» THE PROBLEM
Could you copy, word for word, only the lines from the one containing "košulji, sav sretan, na TikToku obja" through the last line of the records below, both included?

» DATA SUPPLIED
□ □ □ □ □ □ □

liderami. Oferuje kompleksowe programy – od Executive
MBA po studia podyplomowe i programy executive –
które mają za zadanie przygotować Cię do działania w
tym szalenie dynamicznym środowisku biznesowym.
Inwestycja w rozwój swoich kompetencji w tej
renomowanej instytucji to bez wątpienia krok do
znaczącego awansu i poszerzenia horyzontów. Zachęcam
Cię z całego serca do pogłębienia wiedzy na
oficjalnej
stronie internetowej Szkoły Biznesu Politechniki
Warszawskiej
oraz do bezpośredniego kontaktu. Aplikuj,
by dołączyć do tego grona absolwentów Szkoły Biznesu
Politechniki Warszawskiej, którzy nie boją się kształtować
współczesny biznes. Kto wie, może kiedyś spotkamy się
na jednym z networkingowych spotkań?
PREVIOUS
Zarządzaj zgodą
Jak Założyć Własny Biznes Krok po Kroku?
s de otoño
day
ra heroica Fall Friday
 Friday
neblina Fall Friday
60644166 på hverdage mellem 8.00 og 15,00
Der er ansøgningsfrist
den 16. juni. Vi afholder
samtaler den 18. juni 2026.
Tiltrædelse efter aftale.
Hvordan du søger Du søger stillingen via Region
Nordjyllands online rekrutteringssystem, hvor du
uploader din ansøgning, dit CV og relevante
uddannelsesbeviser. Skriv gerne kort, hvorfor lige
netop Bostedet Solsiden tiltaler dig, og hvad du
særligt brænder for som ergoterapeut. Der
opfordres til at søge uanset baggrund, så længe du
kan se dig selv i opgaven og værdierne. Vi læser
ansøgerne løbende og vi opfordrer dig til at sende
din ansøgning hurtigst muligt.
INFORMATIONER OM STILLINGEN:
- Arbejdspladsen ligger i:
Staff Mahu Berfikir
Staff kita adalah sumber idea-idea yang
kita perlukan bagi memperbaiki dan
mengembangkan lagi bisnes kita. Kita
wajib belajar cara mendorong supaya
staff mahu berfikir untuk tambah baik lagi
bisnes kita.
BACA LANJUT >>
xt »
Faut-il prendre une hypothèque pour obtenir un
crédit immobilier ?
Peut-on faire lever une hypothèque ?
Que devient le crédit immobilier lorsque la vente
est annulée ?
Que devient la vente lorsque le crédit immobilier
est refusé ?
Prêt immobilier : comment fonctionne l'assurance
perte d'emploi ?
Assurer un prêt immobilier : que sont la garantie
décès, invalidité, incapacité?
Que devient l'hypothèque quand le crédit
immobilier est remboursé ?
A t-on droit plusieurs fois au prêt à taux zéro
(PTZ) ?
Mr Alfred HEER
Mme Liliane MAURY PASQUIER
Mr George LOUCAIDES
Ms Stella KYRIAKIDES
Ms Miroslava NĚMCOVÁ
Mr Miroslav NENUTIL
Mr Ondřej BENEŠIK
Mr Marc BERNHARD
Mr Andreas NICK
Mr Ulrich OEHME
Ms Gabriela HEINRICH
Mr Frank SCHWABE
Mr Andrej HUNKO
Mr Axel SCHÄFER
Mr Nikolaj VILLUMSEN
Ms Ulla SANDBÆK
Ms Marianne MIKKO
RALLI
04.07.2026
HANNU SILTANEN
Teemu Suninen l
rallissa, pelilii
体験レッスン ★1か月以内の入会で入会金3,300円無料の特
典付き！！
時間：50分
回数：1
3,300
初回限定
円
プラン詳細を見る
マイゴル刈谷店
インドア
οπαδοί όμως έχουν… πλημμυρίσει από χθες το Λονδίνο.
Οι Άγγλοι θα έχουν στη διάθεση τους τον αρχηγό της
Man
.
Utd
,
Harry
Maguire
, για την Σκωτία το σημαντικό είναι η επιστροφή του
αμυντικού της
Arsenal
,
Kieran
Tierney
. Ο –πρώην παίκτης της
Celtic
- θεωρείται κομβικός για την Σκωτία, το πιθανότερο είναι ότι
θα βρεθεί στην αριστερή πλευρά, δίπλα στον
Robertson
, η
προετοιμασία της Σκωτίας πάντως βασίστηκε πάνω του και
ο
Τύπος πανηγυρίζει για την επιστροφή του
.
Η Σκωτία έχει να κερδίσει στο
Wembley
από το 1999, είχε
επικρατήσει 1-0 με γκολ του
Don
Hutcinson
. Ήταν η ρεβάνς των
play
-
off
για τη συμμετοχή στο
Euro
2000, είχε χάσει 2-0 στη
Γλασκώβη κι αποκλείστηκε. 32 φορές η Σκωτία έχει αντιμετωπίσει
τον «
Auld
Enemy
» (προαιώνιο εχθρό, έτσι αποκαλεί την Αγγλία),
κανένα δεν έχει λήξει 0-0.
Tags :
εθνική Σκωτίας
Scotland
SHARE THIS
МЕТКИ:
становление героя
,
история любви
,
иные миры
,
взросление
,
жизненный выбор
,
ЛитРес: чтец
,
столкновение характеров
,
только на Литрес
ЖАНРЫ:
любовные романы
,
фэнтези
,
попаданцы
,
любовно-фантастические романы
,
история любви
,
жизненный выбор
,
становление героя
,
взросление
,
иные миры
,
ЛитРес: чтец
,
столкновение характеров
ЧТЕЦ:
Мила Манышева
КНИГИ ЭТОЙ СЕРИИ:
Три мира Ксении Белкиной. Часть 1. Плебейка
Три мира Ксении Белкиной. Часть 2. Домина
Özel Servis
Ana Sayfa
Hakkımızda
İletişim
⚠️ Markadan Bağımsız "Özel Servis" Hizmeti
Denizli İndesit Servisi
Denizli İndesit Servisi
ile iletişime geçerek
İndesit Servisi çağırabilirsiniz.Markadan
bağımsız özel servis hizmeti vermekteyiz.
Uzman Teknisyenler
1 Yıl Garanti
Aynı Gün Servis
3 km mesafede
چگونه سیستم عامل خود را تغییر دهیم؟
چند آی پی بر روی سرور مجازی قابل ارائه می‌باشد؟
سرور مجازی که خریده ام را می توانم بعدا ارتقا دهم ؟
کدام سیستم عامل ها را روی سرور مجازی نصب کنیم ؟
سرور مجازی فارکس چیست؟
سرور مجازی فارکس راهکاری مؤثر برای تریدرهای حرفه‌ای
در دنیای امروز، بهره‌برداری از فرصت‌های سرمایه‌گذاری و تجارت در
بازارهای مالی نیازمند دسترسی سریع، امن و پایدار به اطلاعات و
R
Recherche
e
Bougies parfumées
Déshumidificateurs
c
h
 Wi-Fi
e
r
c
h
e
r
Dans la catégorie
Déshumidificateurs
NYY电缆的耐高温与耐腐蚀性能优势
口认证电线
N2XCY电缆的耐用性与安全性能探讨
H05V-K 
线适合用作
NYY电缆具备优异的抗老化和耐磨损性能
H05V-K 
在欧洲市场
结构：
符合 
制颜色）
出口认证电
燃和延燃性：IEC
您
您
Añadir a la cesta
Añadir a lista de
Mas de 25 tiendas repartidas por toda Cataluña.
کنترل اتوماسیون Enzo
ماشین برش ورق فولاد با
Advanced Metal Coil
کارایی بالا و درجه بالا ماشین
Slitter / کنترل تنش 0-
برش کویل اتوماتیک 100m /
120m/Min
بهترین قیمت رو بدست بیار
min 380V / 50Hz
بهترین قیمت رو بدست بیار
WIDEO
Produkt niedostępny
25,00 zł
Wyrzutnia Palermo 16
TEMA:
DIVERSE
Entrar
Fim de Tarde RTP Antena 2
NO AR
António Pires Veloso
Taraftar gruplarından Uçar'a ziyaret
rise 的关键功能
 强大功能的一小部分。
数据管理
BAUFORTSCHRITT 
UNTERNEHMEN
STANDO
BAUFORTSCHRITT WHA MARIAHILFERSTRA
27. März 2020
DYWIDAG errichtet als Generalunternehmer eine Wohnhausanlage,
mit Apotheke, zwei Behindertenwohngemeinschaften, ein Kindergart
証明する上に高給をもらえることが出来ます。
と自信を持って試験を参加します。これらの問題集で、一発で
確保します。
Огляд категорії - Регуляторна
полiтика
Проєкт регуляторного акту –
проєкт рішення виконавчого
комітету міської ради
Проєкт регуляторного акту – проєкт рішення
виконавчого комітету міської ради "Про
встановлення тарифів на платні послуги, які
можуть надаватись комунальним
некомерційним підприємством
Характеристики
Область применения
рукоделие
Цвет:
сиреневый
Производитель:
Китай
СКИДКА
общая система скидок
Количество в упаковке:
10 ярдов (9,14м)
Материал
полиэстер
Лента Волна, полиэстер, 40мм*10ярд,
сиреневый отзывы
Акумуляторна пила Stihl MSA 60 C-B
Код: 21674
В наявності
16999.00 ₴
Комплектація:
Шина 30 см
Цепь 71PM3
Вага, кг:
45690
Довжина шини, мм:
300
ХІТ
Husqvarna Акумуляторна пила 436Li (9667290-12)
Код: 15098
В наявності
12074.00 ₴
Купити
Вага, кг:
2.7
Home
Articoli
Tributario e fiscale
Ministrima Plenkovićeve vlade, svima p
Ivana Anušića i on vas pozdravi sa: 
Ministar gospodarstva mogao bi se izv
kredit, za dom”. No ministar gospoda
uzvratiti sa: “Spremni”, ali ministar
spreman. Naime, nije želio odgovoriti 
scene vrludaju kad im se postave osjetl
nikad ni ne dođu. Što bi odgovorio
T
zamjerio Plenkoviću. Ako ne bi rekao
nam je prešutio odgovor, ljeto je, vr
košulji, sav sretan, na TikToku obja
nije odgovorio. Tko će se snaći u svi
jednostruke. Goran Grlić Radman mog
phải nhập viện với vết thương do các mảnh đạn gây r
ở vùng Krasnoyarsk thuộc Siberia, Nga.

□ □ □ □ □ □ □

» PROBLEM SOLUTION
košulji, sav sretan, na TikToku obja
nije odgovorio. Tko će se snaći u svi
jednostruke. Goran Grlić Radman mog
phải nhập viện với vết thương do các mảnh đạn gây r
ở vùng Krasnoyarsk thuộc Siberia, Nga.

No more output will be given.